Cameco Corp.’s (TSX:CCO)(NYSE:CCJ) stock price shed $1.10 to close at $11.04 on the Toronto Stock Exchange on October 3, which was a 9.06% decline in a single trading day. The stock also shed a whopping 9.16% on the New York Stock Exchange during the same trading day.
The stock has fallen to its lowest price since January this year, and the next share price move may depend very much on whether the negative sentiment leading to this selloff remains fueled up by subsequent news events.
Why did the stock plummet this much in one trading day?
It all comes down to an analyst report.
A Scotia Capital analyst downgraded Cameco’s shares from “sector perform” to “sector underperform” on Tuesday and gave it a $10 price target, which was a significant 31% cut from the firm’s previous $14.50 price target.
Scotia’s downgrade is premised on the seemingly weak uranium outlook into the next decade, and the firm cut its uranium market price estimates for 2018-2022 by an average 27%.
This was a significant reversal of opinion, and those investors who believed in the Scotia Capital’s assertion on Cameco’s near-term fortunes sold their positions in the world’s second-biggest uranium producer heavily.
Uranium spot prices are back in bearish territory at US$20 per pound on September 25, and they could be heading back to their November multi-year lows after a false recovery to ~US$26 in February this year.
While it is possible uranium prices may rebound as Japan, China, The United Arab Emirates, and India bring online several nuclear power plants in a few years from now, there is still a significant threat to the uranium demand and price growth thesis, as Germany and the United States may reduce uranium fuel consumption.
Fool contributor Maxx Chatsko recently discussed the uncertainty surrounding Cameco and uranium’s future prospects on October 3 in an article coincidentally published on the same day as Scotia’s downgrade of Cameco stock.
It is still very possible that uranium may hold some price ground in the near term, allowing Cameco to generate some positive cash flows to sustain its $0.10 quarterly dividend per share, which now yields an annualized 3.6%, but the long-term outlook may be very cloudy.
One more thing
There was another market confidence shaker in Scotia’s rating update on Cameco, and this could have accelerated the stock’s price decline.

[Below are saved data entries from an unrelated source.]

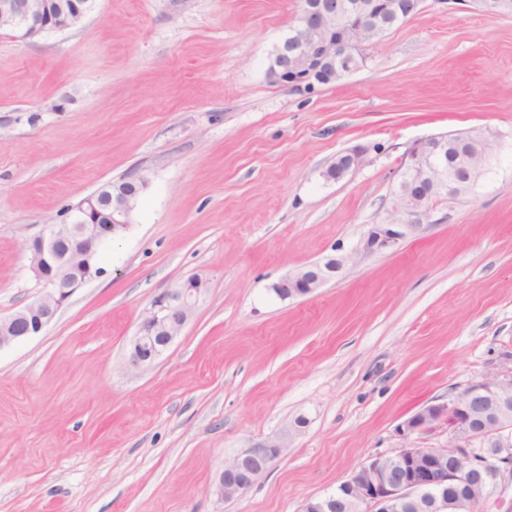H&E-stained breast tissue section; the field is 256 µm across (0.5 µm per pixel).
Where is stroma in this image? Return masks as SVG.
<instances>
[{"label":"stroma","instance_id":"stroma-1","mask_svg":"<svg viewBox=\"0 0 512 512\" xmlns=\"http://www.w3.org/2000/svg\"><path fill=\"white\" fill-rule=\"evenodd\" d=\"M301 8L95 0L64 31L0 30V314L39 291L26 241L147 180L102 274L0 349V512H302L423 406L512 373V15L423 0L308 91L267 75ZM474 128L497 145L469 195L315 295H274L380 222L410 146ZM359 145L363 165L326 179ZM192 276L207 292L181 335L129 368L153 297ZM275 437L281 455L219 499L224 463Z\"/></svg>","mask_w":512,"mask_h":512}]
</instances>
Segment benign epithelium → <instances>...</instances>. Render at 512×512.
<instances>
[{"label": "benign epithelium", "mask_w": 512, "mask_h": 512, "mask_svg": "<svg viewBox=\"0 0 512 512\" xmlns=\"http://www.w3.org/2000/svg\"><path fill=\"white\" fill-rule=\"evenodd\" d=\"M93 0H0V28L20 39L47 31L67 30L92 9ZM479 11L496 15L506 0H474ZM422 0H377L358 18L341 26L337 18L350 11L338 0H303L291 26L294 39L282 50V61L271 72L276 83L312 90L336 76L341 64L363 55L392 19L416 14ZM450 136L436 135L414 143L405 153L393 204L377 224L367 225L357 247L307 264L281 277L272 288L281 300L309 297L344 272L354 259L392 250L420 235L423 217L433 201L451 197L457 182L448 173L445 153ZM368 148L344 152L347 166L336 169L341 180L364 162ZM425 182L433 195L416 197L403 185ZM133 206L119 197L105 200L99 193L73 208L71 222L52 224L48 235L26 244L30 271L41 286L37 298L20 311L0 316V349L32 337L56 317L68 298L89 280L90 261L101 246V221L129 224ZM207 291L206 282L192 277L156 295L129 343L128 365L139 369L153 363L181 334ZM512 375L469 386L447 401L427 404L402 425L404 437L447 426L448 445L419 448L407 442L389 456L359 464L343 482L355 512H479L487 499L500 503L512 485ZM286 447L269 440L243 450L217 475L215 493L230 500L248 488ZM333 493L306 502L303 512H333Z\"/></svg>", "instance_id": "benign-epithelium-1"}]
</instances>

Scotia believes that Cameco should consider a further dividend cut as a prudent measure.
The threat of a dividend cut is a serious issue for the valuation of any dividend-paying stock as the present value of future dividends is a major input in valuation methodologies.
The dividend provides a return cushion for investors.
Cameco has held on to its $0.10 quarterly dividend since 2011, even during the worst of times, when world uranium spot prices bottomed in 2016.
Given the threat of a potentially declining uranium price outlook when Cameco’s fixed-price contracts are set to be renewed, probably at lower prices in under five years, a selloff was very likely.
Final thoughts
Cameco is suffering from the protracted oversupply in the uranium nuclear fuel market — a fact that is well known to all market participants — the recent highlight of which shouldn’t cause any shareholder panic.
The uranium market price could still go either way in the long term, and contrarian investors may welcome this opportunity to buy the dip in the low-cost uranium miner’s stock.
However, there is still a significant risk in Cameco’s stock from the overhanging Canada Revenue Agency case; the global uranium mining giant faces a significant tax ruling that could potentially wipe out about $2.4 billion from the company’s balance sheet by 2018.